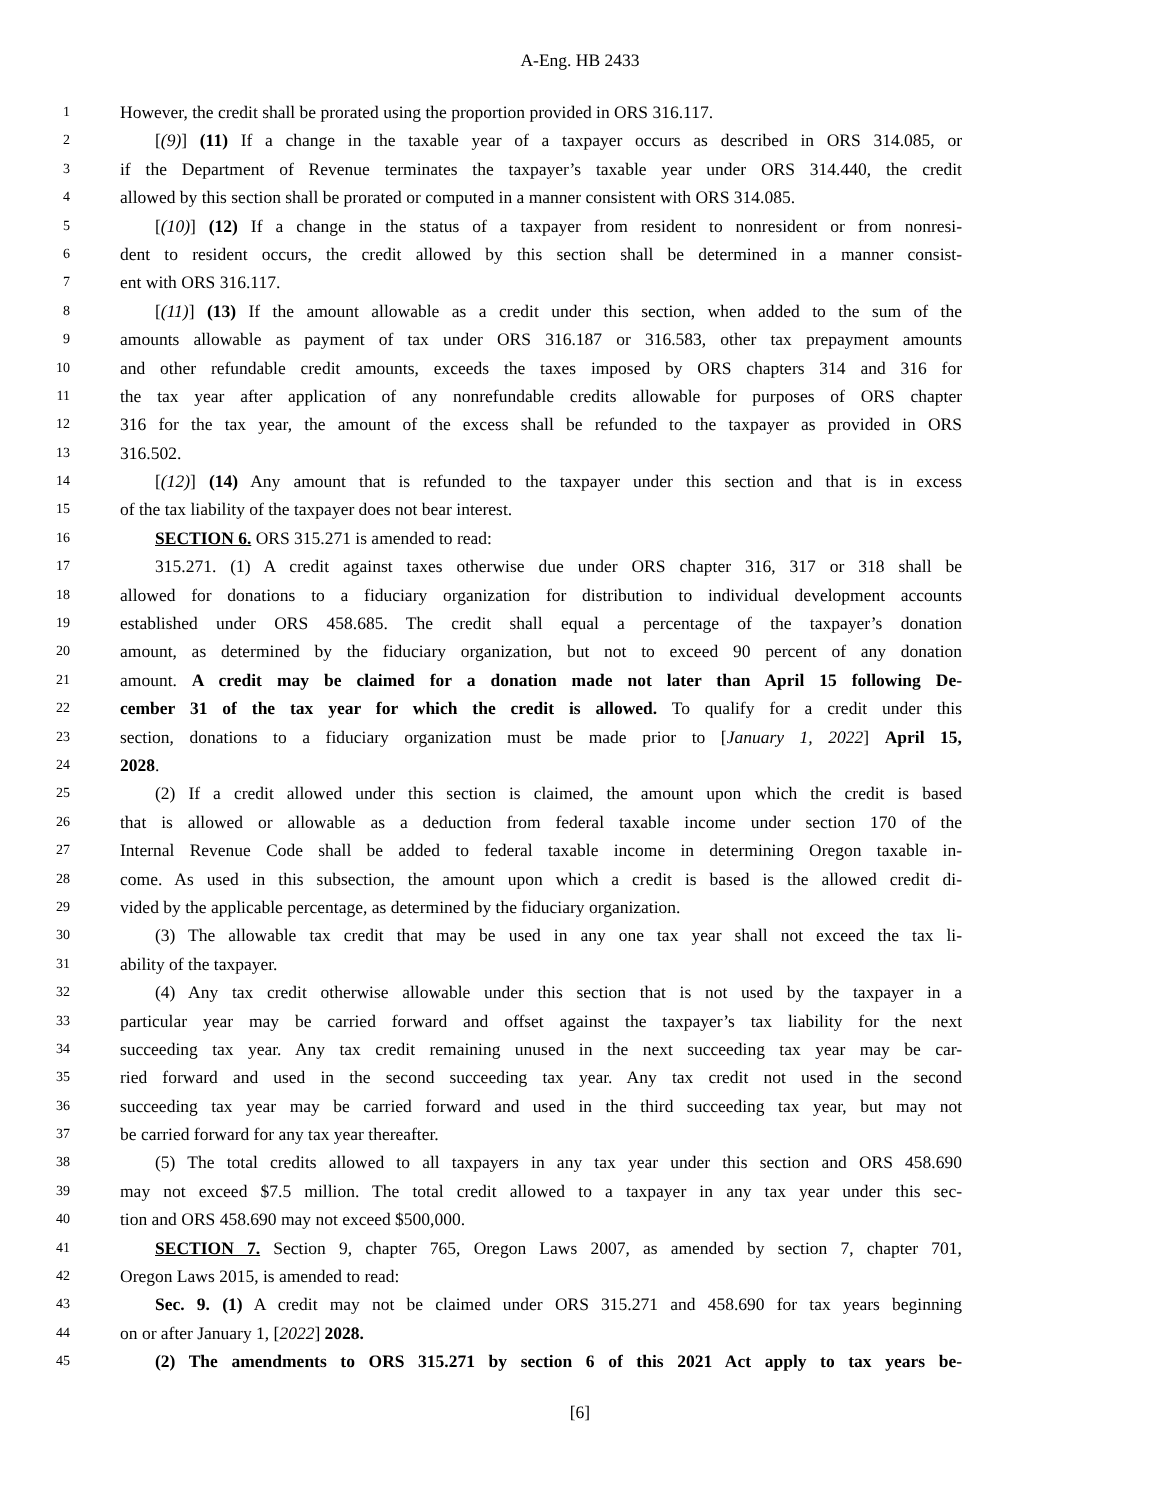A-Eng. HB 2433
1 However, the credit shall be prorated using the proportion provided in ORS 316.117.
2 [(9)] (11) If a change in the taxable year of a taxpayer occurs as described in ORS 314.085, or
3 if the Department of Revenue terminates the taxpayer’s taxable year under ORS 314.440, the credit
4 allowed by this section shall be prorated or computed in a manner consistent with ORS 314.085.
5 [(10)] (12) If a change in the status of a taxpayer from resident to nonresident or from nonresi-
6 dent to resident occurs, the credit allowed by this section shall be determined in a manner consist-
7 ent with ORS 316.117.
8 [(11)] (13) If the amount allowable as a credit under this section, when added to the sum of the
9 amounts allowable as payment of tax under ORS 316.187 or 316.583, other tax prepayment amounts
10 and other refundable credit amounts, exceeds the taxes imposed by ORS chapters 314 and 316 for
11 the tax year after application of any nonrefundable credits allowable for purposes of ORS chapter
12 316 for the tax year, the amount of the excess shall be refunded to the taxpayer as provided in ORS
13 316.502.
14 [(12)] (14) Any amount that is refunded to the taxpayer under this section and that is in excess
15 of the tax liability of the taxpayer does not bear interest.
16 SECTION 6. ORS 315.271 is amended to read:
17 315.271. (1) A credit against taxes otherwise due under ORS chapter 316, 317 or 318 shall be
18 allowed for donations to a fiduciary organization for distribution to individual development accounts
19 established under ORS 458.685. The credit shall equal a percentage of the taxpayer’s donation
20 amount, as determined by the fiduciary organization, but not to exceed 90 percent of any donation
21 amount. A credit may be claimed for a donation made not later than April 15 following De-
22 cember 31 of the tax year for which the credit is allowed. To qualify for a credit under this
23 section, donations to a fiduciary organization must be made prior to [January 1, 2022] April 15,
24 2028.
25 (2) If a credit allowed under this section is claimed, the amount upon which the credit is based
26 that is allowed or allowable as a deduction from federal taxable income under section 170 of the
27 Internal Revenue Code shall be added to federal taxable income in determining Oregon taxable in-
28 come. As used in this subsection, the amount upon which a credit is based is the allowed credit di-
29 vided by the applicable percentage, as determined by the fiduciary organization.
30 (3) The allowable tax credit that may be used in any one tax year shall not exceed the tax li-
31 ability of the taxpayer.
32 (4) Any tax credit otherwise allowable under this section that is not used by the taxpayer in a
33 particular year may be carried forward and offset against the taxpayer’s tax liability for the next
34 succeeding tax year. Any tax credit remaining unused in the next succeeding tax year may be car-
35 ried forward and used in the second succeeding tax year. Any tax credit not used in the second
36 succeeding tax year may be carried forward and used in the third succeeding tax year, but may not
37 be carried forward for any tax year thereafter.
38 (5) The total credits allowed to all taxpayers in any tax year under this section and ORS 458.690
39 may not exceed $7.5 million. The total credit allowed to a taxpayer in any tax year under this sec-
40 tion and ORS 458.690 may not exceed $500,000.
41 SECTION 7. Section 9, chapter 765, Oregon Laws 2007, as amended by section 7, chapter 701,
42 Oregon Laws 2015, is amended to read:
43 Sec. 9. (1) A credit may not be claimed under ORS 315.271 and 458.690 for tax years beginning
44 on or after January 1, [2022] 2028.
45 (2) The amendments to ORS 315.271 by section 6 of this 2021 Act apply to tax years be-
[6]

__What you will do__
Would you please return all lines from the listing above that contain "income"?

__Problem solution__
26 that is allowed or allowable as a deduction from federal taxable income under section 170 of the
27 Internal Revenue Code shall be added to federal taxable income in determining Oregon taxable in-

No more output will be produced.